Midway is also called "Sedalia" by some sources. Addresses with its ZIP code, 43151, are officially located in Sedalia.

==History==
Midway was laid out by F. Thompson and William Morris, and recorded June 13, 1830. The community was named Midway for its location at the half-way point on a cattle route between Chicago and Philadelphia. As of 1875, the community contained two churches, three dry goods stores, one hotel, one blacksmith shop, one wagon shop, one shoe shop, one physician, and the population was 250.

==Geography==
Midway is located at the intersection of Ohio State Routes 38 and 323.

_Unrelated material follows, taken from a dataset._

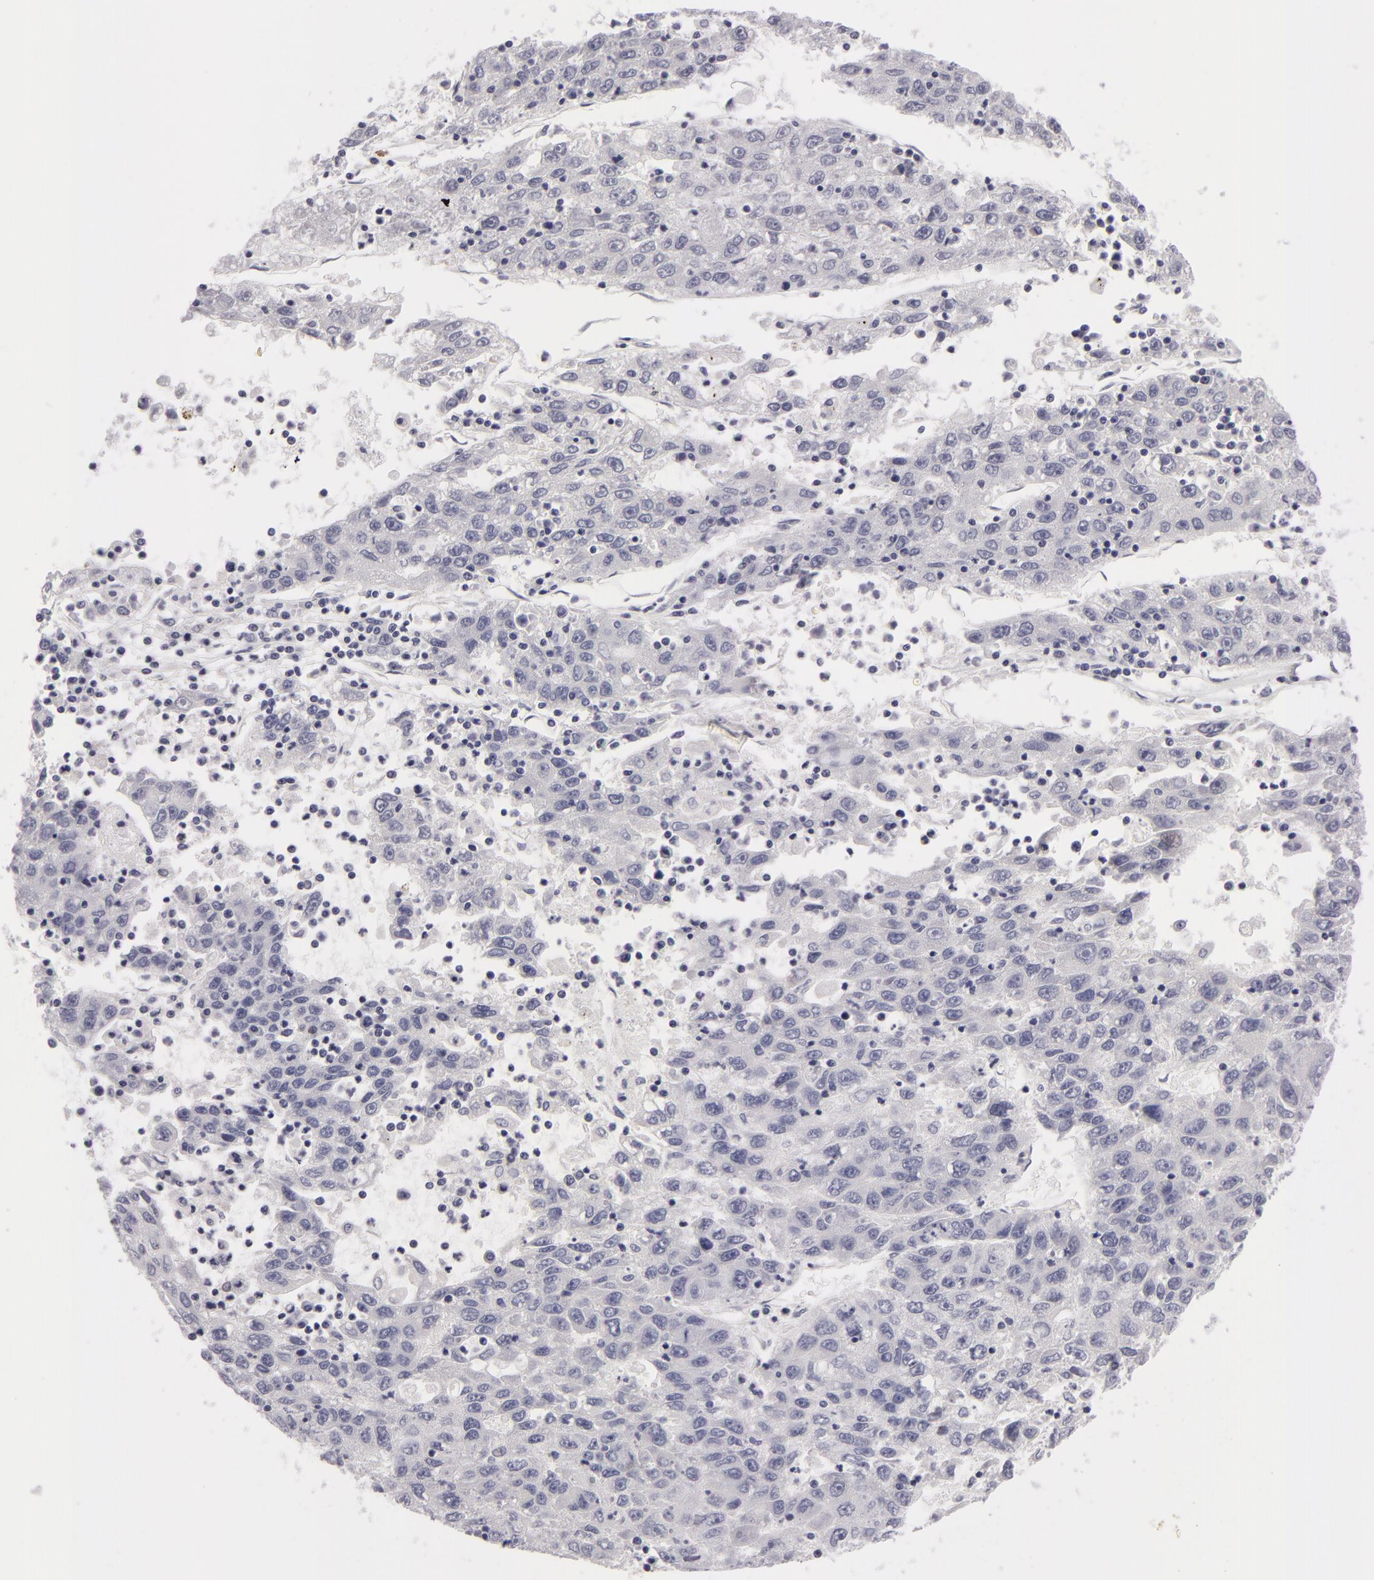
{"staining": {"intensity": "negative", "quantity": "none", "location": "none"}, "tissue": "liver cancer", "cell_type": "Tumor cells", "image_type": "cancer", "snomed": [{"axis": "morphology", "description": "Carcinoma, Hepatocellular, NOS"}, {"axis": "topography", "description": "Liver"}], "caption": "IHC of human liver cancer displays no expression in tumor cells. (DAB (3,3'-diaminobenzidine) immunohistochemistry (IHC), high magnification).", "gene": "NLGN4X", "patient": {"sex": "male", "age": 49}}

According to the United States Census Bureau, the village has a total area of 0.29 sqmi, all land.

==Demographics==

Historical population
| Census | Pop. | Note | %± |
| 1900 | 274 |  | — |
| 1910 | 483 |  | 76.3% |
| 1920 | 301 |  | −37.7% |
| 1930 | 317 |  | 5.3% |
| 1940 | 278 |  | −12.3% |
| 1950 | 276 |  | −0.7% |
| 1960 | 341 |  | 23.6% |
| 1970 | 318 |  | −6.7% |
| 1980 | 339 |  | 6.6% |
| 1990 | 289 |  | −14.7% |
| 2000 | 274 |  | −5.2% |
| 2010 | 322 |  | 17.5% |
| 2020 | 269 |  | −16.5% |
U.S. Decennial Census

===2010 census===
As of the census of 2010, there were 322 people, 116 households, and 89 families living in the village. The population density was 1110.3 PD/sqmi. There were 127 housing units at an average density of 437.9 /sqmi. The racial makeup of the village was 97.2% White, 0.9% African American, 0.6% Native American, and 1.2% from two or more races. Hispanic or Latino of any race were 3.1% of the population.

There were 116 households, of which 43.1% had children under the age of 18 living with them, 48.3% were married couples living together, 19.8% had a female householder with no husband present, 8.6% had a male householder with no wife present, and 23.3% were non-families. 16.4% of all households were made up of individuals, and 6.9% had someone living alone who was 65 years of age or older. The average household size was 2.78 and the average family size was 3.04.

The median age in the village was 34.7 years. 30.7% of residents were under the age of 18; 9.9% were between the ages of 18 and 24; 20.8% were from 25 to 44; 26.6% were from 45 to 64; and 11.8% were 65 years of age or older. The gender makeup of the village was 48.8% male and 51.2% female.

===2000 census===
As of the census of 2000, there were 274 people, 110 households, and 85 families living in the village. The population density was 984.9 PD/sqmi. There were 122 housing units at an average density of 438.5 /sqmi. The racial makeup of the village was 99.64% White, and 0.36% from two or more races. Hispanic or Latino of any race were 1.46% of the population.

There were 110 households, out of which 38.2% had children under the age of 18 living with them, 60.9% were married couples living together, 10.0% had a female householder with no husband present, and 22.7% were non-families. 22.7% of all households were made up of individuals, and 13.6% had someone living alone who was 65 years of age or older. The average household size was 2.49 and the average family size was 2.91.

In the village, the population was spread out, with 28.1% under the age of 18, 4.7% from 18 to 24, 24.8% from 25 to 44, 25.9% from 45 to 64, and 16.4% who were 65 years of age or older. The median age was 38 years. For every 100 females there were 91.6 males. For every 100 females age 18 and over, there were 93.1 males.

The median income for a household in the village was $39,464, and the median income for a family was $42,500. Males had a median income of $34,167 versus $25,714 for females. The per capita income for the village was $17,990. About 2.2% of families and 3.0% of the population were below the poverty line, including none of those under the age of eighteen and 10.9% of those 65 or over.